The Easter liturgy itself reminds us of the Sacraments of Initiation, even if we had no one entering the Church at the vigil. The Vigil begins in darkness, representing the darkness of sin, but then as the Paschal Candle enters the church, the Light of Christ begins to cast out the darkness as from the Christ Candle the other candles are lit. The tabernacle is still empty, until after we celebrate the Eucharist — Jesus’ gift of His very Body and Blood, Soul and Divinity. The water in the baptismal font is blessed, and we all renew our baptismal promises. We are sprinkled with Holy Water. We celebrate the Great Commission, to go out and spread the Good News, when we are dismissed from Mass, with the emphasis of the Alleluias at the end.
It is usually during the Easter Season that parishes celebrate First Holy Communions, as we did just a couple of weeks ago. This year the preciousness of the Eucharist was especially poignant not only in the excitement of the children as they received Jesus for the first time in the Eucharist, but also in one elderly gentleman — I presume it was the grandfather of one of the children. He was in a wheelchair, and apparently could not get out of the house very often, but for this special event the family made to extra effort to get him there. When I went to give him Communion, he wept for joy, saying how much he longed to come to Mass each week.
This past week we had 43 of our young people receive the Sacrament of Confirmation. Of course, they first received the gift of the Holy Spirit at their Baptism, as the Spirit incorporated them into the Mystical Body of Christ, the Church. Now, through the further outpouring of the Holy Spirit in the Sacrament of Confirmation, they are empowered by the Gifts of the Holy Spirit — Wisdom, Understanding, Counsel, Fortitude, Knowledge, Piety, and the Fear of the Lord — to participate in the mission of the Church to make disciples of all the nations.
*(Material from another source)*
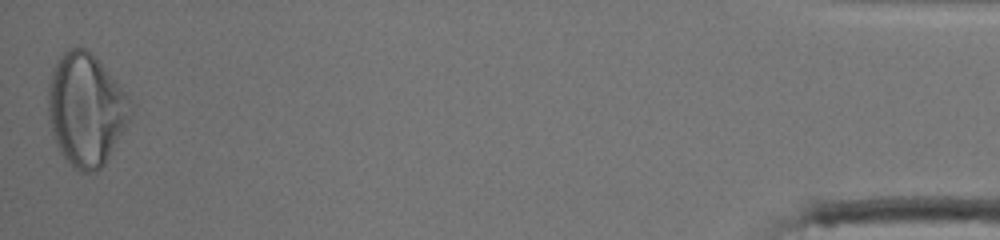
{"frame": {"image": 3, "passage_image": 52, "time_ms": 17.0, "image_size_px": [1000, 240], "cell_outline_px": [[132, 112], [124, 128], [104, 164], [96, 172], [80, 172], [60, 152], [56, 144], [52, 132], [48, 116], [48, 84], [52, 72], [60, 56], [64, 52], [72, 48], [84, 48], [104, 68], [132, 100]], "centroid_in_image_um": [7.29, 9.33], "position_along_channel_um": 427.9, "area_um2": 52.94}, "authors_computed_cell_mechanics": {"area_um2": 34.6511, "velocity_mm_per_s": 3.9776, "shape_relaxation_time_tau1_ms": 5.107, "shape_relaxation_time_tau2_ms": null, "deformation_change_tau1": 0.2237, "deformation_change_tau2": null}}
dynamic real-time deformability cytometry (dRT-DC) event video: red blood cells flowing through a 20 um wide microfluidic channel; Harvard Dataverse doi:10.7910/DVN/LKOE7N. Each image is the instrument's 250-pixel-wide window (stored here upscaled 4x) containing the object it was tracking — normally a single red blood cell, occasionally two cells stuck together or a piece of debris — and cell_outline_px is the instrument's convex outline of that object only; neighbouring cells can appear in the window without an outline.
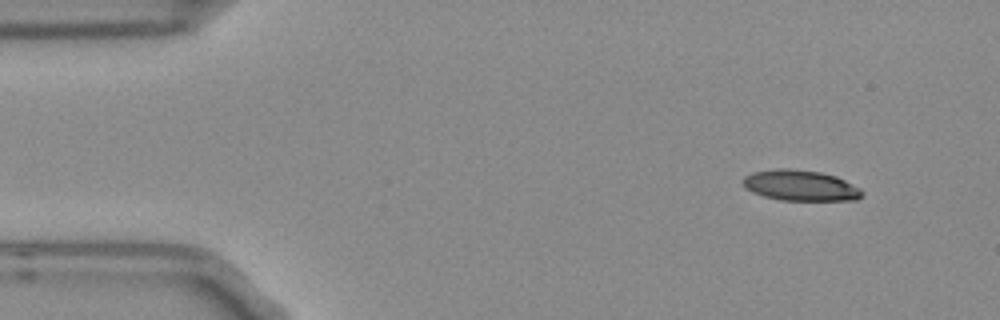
{"species": "Egyptian fruit bat (a non-hibernating species)", "species_latin": "Rousettus aegyptiacus", "temperature_condition": "room temperature", "stored_images_in_passage": 6, "segment_of_instrument_passage": [2, 2], "camera_frame_rate_fps": 3000, "um_per_image_px": 0.085, "frame": {"image": 1, "passage_image": 6, "time_ms": 1.667, "image_size_px": [1000, 320], "cell_outline_px": [[864, 196], [856, 200], [780, 200], [764, 196], [752, 192], [744, 188], [744, 176], [752, 172], [776, 168], [788, 168], [820, 172], [836, 176], [860, 188], [864, 192]], "centroid_in_image_um": [68.04, 15.76], "position_along_channel_um": 17.0, "area_um2": 21.39}}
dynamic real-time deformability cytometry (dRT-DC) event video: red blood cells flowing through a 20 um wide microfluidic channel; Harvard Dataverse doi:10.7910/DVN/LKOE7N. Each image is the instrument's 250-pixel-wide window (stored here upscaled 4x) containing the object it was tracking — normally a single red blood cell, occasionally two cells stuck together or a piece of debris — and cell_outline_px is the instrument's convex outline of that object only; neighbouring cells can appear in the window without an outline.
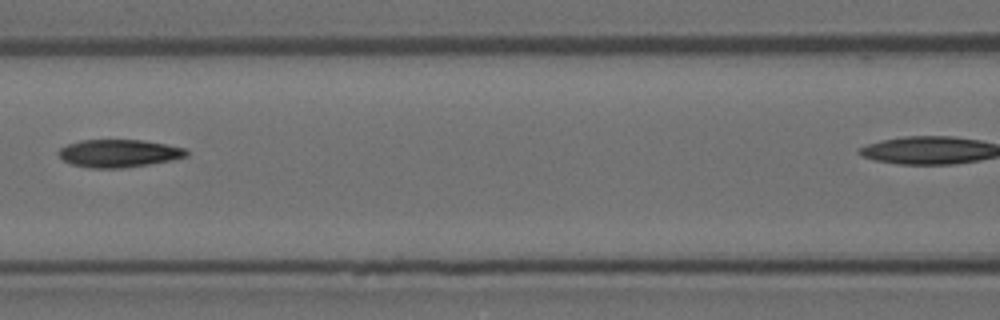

You may have noticed the order in which I listed the Sacraments of Initiation: Baptism, Confirmation, and Eucharist. You might think I have it wrong, since in the US most of us receive Eucharist before Confirmation. No, I have it correct; theologically the Eucharist is the fullness of initiation into the Church. It was an accident that the order has been disrupted for about the past 100 years. Based on modern, psychological evidence on when children reached the age of reason, Pope Pius X lowered the age for receiving Holy Communion from 12 to 7. He did not mention Confirmation, presuming that the proper theological order of the sacraments would be maintained, but they weren’t. Recent popes have encouraged restoring the proper order of the sacraments. I asked a friend of mine, who is the Bishop of Gaylord, MI, about this as he mentioned that his predecessor had restored the order in that diocese. He said that the children are confirmed at the same Mass they will also receive their First Holy Communion.
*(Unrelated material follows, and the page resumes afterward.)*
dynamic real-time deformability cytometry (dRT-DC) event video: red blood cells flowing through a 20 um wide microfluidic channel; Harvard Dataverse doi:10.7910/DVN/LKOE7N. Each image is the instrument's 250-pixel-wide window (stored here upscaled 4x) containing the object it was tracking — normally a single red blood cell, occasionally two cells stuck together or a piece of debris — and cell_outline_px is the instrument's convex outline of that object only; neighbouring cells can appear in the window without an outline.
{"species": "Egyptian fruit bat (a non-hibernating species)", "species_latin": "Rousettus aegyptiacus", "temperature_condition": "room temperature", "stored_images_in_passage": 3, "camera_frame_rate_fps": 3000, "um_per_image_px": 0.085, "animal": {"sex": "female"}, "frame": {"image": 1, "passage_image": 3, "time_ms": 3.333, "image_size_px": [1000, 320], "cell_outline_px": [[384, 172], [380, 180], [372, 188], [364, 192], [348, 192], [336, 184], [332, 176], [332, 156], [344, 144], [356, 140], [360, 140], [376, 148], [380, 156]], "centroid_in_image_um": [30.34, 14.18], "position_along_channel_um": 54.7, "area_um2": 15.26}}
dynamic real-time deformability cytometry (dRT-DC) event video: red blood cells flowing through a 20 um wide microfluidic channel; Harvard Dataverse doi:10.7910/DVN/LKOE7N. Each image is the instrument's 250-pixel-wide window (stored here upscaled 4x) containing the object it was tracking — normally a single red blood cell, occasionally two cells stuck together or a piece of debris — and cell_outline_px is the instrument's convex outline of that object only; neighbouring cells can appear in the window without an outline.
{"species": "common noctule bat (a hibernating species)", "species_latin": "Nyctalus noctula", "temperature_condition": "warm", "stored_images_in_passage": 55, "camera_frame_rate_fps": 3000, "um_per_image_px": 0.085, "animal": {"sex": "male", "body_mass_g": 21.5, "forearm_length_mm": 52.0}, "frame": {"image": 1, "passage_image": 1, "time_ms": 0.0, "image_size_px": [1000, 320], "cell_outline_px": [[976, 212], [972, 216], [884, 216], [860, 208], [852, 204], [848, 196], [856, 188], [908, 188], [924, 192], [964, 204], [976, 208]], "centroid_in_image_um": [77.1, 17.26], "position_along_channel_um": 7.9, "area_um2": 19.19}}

It is not a decision that I could, not necessarily would, make. It is something only the diocesan bishop can decide, and I think there are serious issues on both sides of the proposal that need to be considered, and I am glad that I don’t have to decide it. I just have to celebrate the sacraments as the Bishop directs us to, and to encourage all of us to take time during the Easter Season to reflect more deeply on the Mysteries, the Sacraments, that God has blessed us with.